## AIM OF THE EXERCISE
The records are to be copied word for word, and the pictures dropped.
______
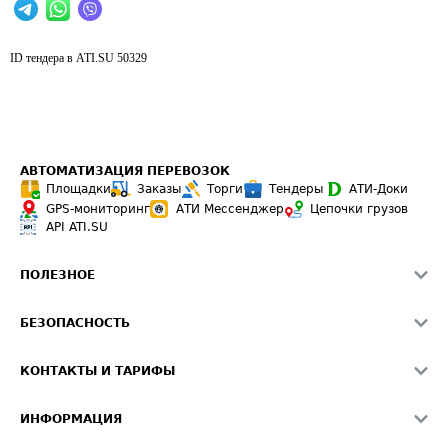
ID тендера в ATI.SU
50329
АВТОМАТИЗАЦИЯ ПЕРЕВОЗОК
Площадки
Заказы
Торги
Тендеры
АТИ-Доки
GPS-мониторинг
АТИ Мессенджер
Цепочки грузов
API ATI.SU
ПОЛЕЗНОЕ
Расчет расстояний
БЕЗОПАСНОСТЬ
Академия ATI.SU
ATI.SU о безопасности
Звезды ATI.SU на вашем сайте
КОНТАКТЫ И ТАРИФЫ
Памятка по проверке контрагентов
Индекс ATI.SU FTL РФ
О системе ATI.SU
Светофор+
Средние ставки
ИНФОРМАЦИЯ
Контактная информация
Страхование
Выгодные направления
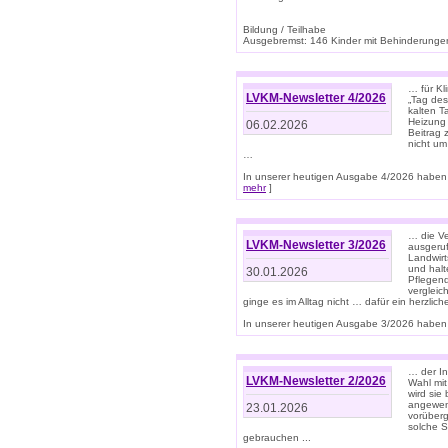
Bildung / Teilhabe
Ausgebremst: 146 Kinder mit Behinderungen
… für Kl
LVKM-Newsletter 4/2026
„Tag des
kalten T
Heizung 
06.02.2026
Beitrag 
nicht um
…
In unserer heutigen Ausgabe 4/2026 haben 
mehr
]
… die Ve
LVKM-Newsletter 3/2026
ausgeruf
Landwirt
und halt
30.01.2026
Pflegend
vergleic
ginge es im Alltag nicht … dafür ein herzlich
In unserer heutigen Ausgabe 3/2026 haben 
… der In
LVKM-Newsletter 2/2026
Wahl mit
wird si
angewend
23.01.2026
vorüberg
solche S
gebrauchen ...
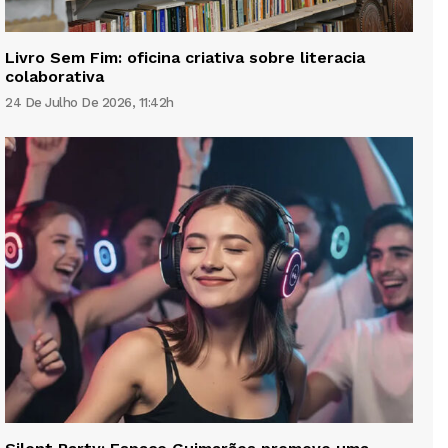
Livro Sem Fim: oficina criativa sobre literacia
colaborativa
24 De Julho De 2026, 11:42h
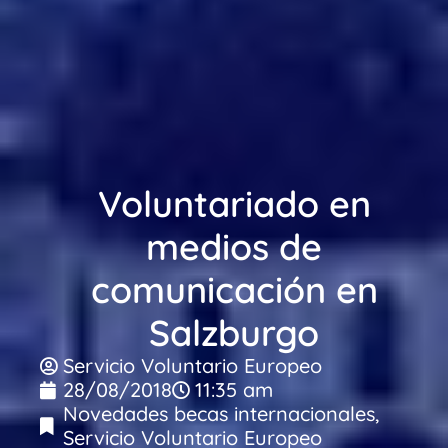
Voluntariado en
medios de
comunicación en
Salzburgo
Servicio Voluntario Europeo
28/08/2018
11:35 am
Novedades becas internacionales
,
Servicio Voluntario Europeo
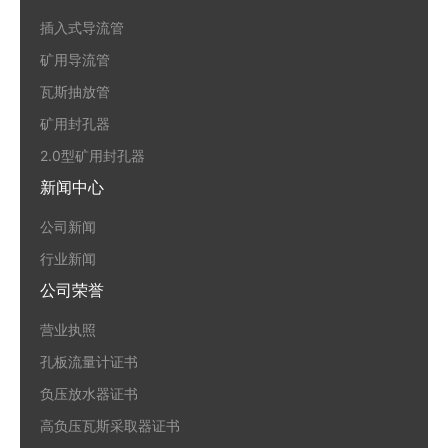
插入式导流管
矿用导流管
瓦斯抽放管
矿用封孔器
2.0型矿用封孔器
新闻中心
公司新闻
行业新闻
公司荣誉
营业执照
孔板流量计证书
负压放水器证书
高负压瓦斯采取器证书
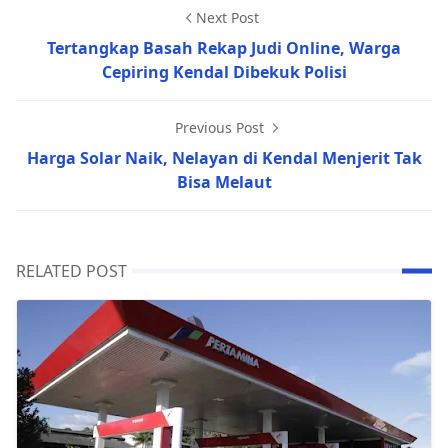
Next Post
Tertangkap Basah Rekap Judi Online, Warga
Cepiring Kendal Dibekuk Polisi
Previous Post
Harga Solar Naik, Nelayan di Kendal Menjerit Tak
Bisa Melaut
RELATED POST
______
## RESULT FOR THIS TASK
ID тендера в ATI.SU
50329
АВТОМАТИЗАЦИЯ ПЕРЕВОЗОК
Площадки
Заказы
Торги
Тендеры
АТИ-Доки
GPS-мониторинг
АТИ Мессенджер
Цепочки грузов
API ATI.SU
ПОЛЕЗНОЕ
Расчет расстояний
БЕЗОПАСНОСТЬ
Академия ATI.SU
ATI.SU о безопасности
Звезды ATI.SU на вашем сайте
КОНТАКТЫ И ТАРИФЫ
Памятка по проверке контрагентов
Индекс ATI.SU FTL РФ
О системе ATI.SU
Светофор+
Средние ставки
ИНФОРМАЦИЯ
Контактная информация
Страхование
Выгодные направления
Bildung / Teilhabe
Ausgebremst: 146 Kinder mit Behinderungen
… für Kl
LVKM-Newsletter 4/2026
„Tag des
kalten T
Heizung 
06.02.2026
Beitrag 
nicht um
…
In unserer heutigen Ausgabe 4/2026 haben 
mehr
]
… die Ve
LVKM-Newsletter 3/2026
ausgeruf
Landwirt
und halt
30.01.2026
Pflegend
vergleic
ginge es im Alltag nicht … dafür ein herzlich
In unserer heutigen Ausgabe 3/2026 haben 
… der In
LVKM-Newsletter 2/2026
Wahl mit
wird si
angewend
23.01.2026
vorüberg
solche S
gebrauchen ...
Livro Sem Fim: oficina criativa sobre literacia
colaborativa
24 De Julho De 2026, 11:42h
Voluntariado en
medios de
comunicación en
Salzburgo
Servicio Voluntario Europeo
28/08/2018
11:35 am
Novedades becas internacionales
,
Servicio Voluntario Europeo
插入式导流管
矿用导流管
瓦斯抽放管
矿用封孔器
2.0型矿用封孔器
新闻中心
公司新闻
行业新闻
公司荣誉
营业执照
孔板流量计证书
负压放水器证书
高负压瓦斯采取器证书
Next Post
Tertangkap Basah Rekap Judi Online, Warga
Cepiring Kendal Dibekuk Polisi
Previous Post
Harga Solar Naik, Nelayan di Kendal Menjerit Tak
Bisa Melaut
RELATED POST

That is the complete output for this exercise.